-- Information follows --
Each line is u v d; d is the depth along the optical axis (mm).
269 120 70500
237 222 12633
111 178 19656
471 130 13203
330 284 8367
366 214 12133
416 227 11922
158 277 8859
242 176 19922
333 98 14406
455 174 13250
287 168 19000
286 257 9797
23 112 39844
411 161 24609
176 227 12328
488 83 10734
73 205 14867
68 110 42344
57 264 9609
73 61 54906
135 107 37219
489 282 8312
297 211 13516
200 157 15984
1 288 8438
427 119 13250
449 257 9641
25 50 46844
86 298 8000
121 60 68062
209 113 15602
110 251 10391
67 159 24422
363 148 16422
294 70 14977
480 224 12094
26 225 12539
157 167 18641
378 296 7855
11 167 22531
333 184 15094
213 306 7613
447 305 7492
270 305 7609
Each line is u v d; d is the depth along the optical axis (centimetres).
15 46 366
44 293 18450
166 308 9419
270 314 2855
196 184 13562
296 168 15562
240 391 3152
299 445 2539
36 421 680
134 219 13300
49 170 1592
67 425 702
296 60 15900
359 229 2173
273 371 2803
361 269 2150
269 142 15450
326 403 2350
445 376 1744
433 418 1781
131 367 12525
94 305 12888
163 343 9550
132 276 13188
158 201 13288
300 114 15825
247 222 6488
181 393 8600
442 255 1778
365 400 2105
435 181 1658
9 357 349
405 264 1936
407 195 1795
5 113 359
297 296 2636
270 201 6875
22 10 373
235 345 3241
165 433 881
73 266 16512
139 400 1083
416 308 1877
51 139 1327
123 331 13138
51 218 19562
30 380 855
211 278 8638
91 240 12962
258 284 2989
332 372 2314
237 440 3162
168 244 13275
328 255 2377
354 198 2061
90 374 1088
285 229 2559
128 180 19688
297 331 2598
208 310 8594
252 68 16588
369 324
-- Information concluded --
### To do
Starting at the line above that holds "297 211 13516" and ending at the line that holds "51 139 1327", transcribe each line exactly and include no other lines.

### The completed task
297 211 13516
200 157 15984
1 288 8438
427 119 13250
449 257 9641
25 50 46844
86 298 8000
121 60 68062
209 113 15602
110 251 10391
67 159 24422
363 148 16422
294 70 14977
480 224 12094
26 225 12539
157 167 18641
378 296 7855
11 167 22531
333 184 15094
213 306 7613
447 305 7492
270 305 7609
Each line is u v d; d is the depth along the optical axis (centimetres).
15 46 366
44 293 18450
166 308 9419
270 314 2855
196 184 13562
296 168 15562
240 391 3152
299 445 2539
36 421 680
134 219 13300
49 170 1592
67 425 702
296 60 15900
359 229 2173
273 371 2803
361 269 2150
269 142 15450
326 403 2350
445 376 1744
433 418 1781
131 367 12525
94 305 12888
163 343 9550
132 276 13188
158 201 13288
300 114 15825
247 222 6488
181 393 8600
442 255 1778
365 400 2105
435 181 1658
9 357 349
405 264 1936
407 195 1795
5 113 359
297 296 2636
270 201 6875
22 10 373
235 345 3241
165 433 881
73 266 16512
139 400 1083
416 308 1877
51 139 1327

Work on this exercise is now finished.